Comme chaque matin il est là. Collier de barbe blanche impeccable et bonnet noir par toute saison à la façon de the Edge. Assis sur sa valise, immobile et les mains jointes devant la bouche, pour les réchauffer de son souffle. 

Je le salue avec les dix mots de roumain qu’il m’a appris.

« Che mai face ? » 

Il relève la tête, me sourit, me répond.

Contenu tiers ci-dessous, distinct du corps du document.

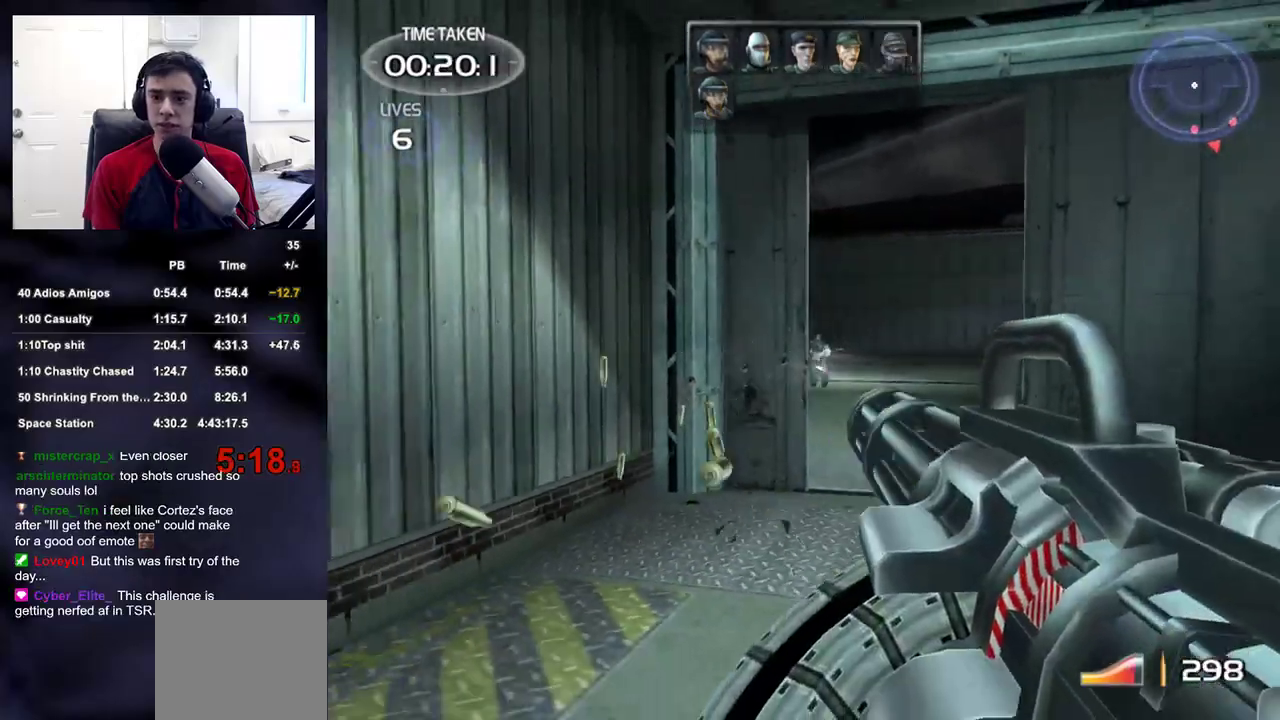
{"buttons": [], "left_stick": "up", "right_stick": "down-right", "events": [[33, "right_stick", "right"], [133, "left_stick", "right"], [200, "left_stick", "up-right"], [400, "left_stick", "up"], [500, "right_stick", "down-right"]]}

Sa réponse n’a rien d’automatique. Il me parle du froid des nuits d’hivers, des douleurs qui reviennent parfois, de nuque ou de dents. Ou de la joie d’avoir appelé sa famille au pays, d’avoir parlé à sa fille aînée qui est malade, d’avoir croisé un ami.

La question qu’il me pose après, en revanche, est invariable :

« Et vous, ça va ? Vous allez au travail ? »

Je m’assois à côté de lui, compte les minutes que j’ai d’avance parfois, calcule avec combien de retard je pourrai arriver le plus souvent. 

« Oui, ça va ». Et chaque jour je me rappelle, pour un instant, la chance qu’il y a d’être en bonne santé, d’étudier, de vivre dans son propre pays. 

Nos discussions dépendent des saisons. L’hivers, Vincent me demande la météo tous les jours. Je lui confie le direct matin arraché aux stations de métro. La page de la météo est la dernière, avec une carte de France accompagnée de symboles universels : soleils, nuage, pluie ou grêle, en dessous de la vie du saint du jour.

Chaque vendredi il part à la douche, me demande si je n’ai pas un ticket de métro. Paris est beau, mais Paris est grand quand on traverse la ville à pied. Il est aidé par une association, pas loin du lieu où il dort d’habitude, loin de là où il vient « faire la manche », comme il le dit.

La rue devant nous est envahie du long flot de ceux qui viennent travailler. Vincent en connaît beaucoup. Souvent un ou deux s’arrêtent, déposent une pièce dans la corbeille devant lui, adressent un sourire, le saluent. Un salut véritable, franc, parfois inquiet pour lui, pas de ces hochements de tête adressés en accélérant le pas ou en détournant le regard. Vincent me parle d’eux lorsqu’ils ont passé le coin de la rue. 

A midi nous avons souvent un peu plus de temps pour parler. Il part le plus souvent à 13h. 

Souvent il me parle de sa famille, de son pays, de sa journée. Vincent vient de Moldavie, la région de Roumanie limitrophe du pays du même noms. Sa femme et ses trois filles y sont restées. Il y retourne en bus une à deux fois par an aux alentours de Noel et de Pâques. En général pendant les vacances en France à cette période, où les passants désertent les rues. Souvent il me demande quand commenceront les prochains congés. Une semaine, ou deux peut-être. Alors il ne sera pas la peine de venir travailler « a la lucru », comme il me dit souvent en riant. Nous comptons les jours, il trace avec son doigt les chiffres sur le bitum, fronce les sourcils. Oui, il essayera de retourner voir sa famille à ce moment, si il a assez économisé. Il écarte les mains : 

« Parce que ici, monsieur, les gens ils donnent rien ».

Et, sans doute, il reviendra en France après dix ou quinze jours. Et sans doute, je pourrai le revoir, installé au même endroit, avec son collier de barbe blanche impeccable et le bonnet noir d’une star du rock.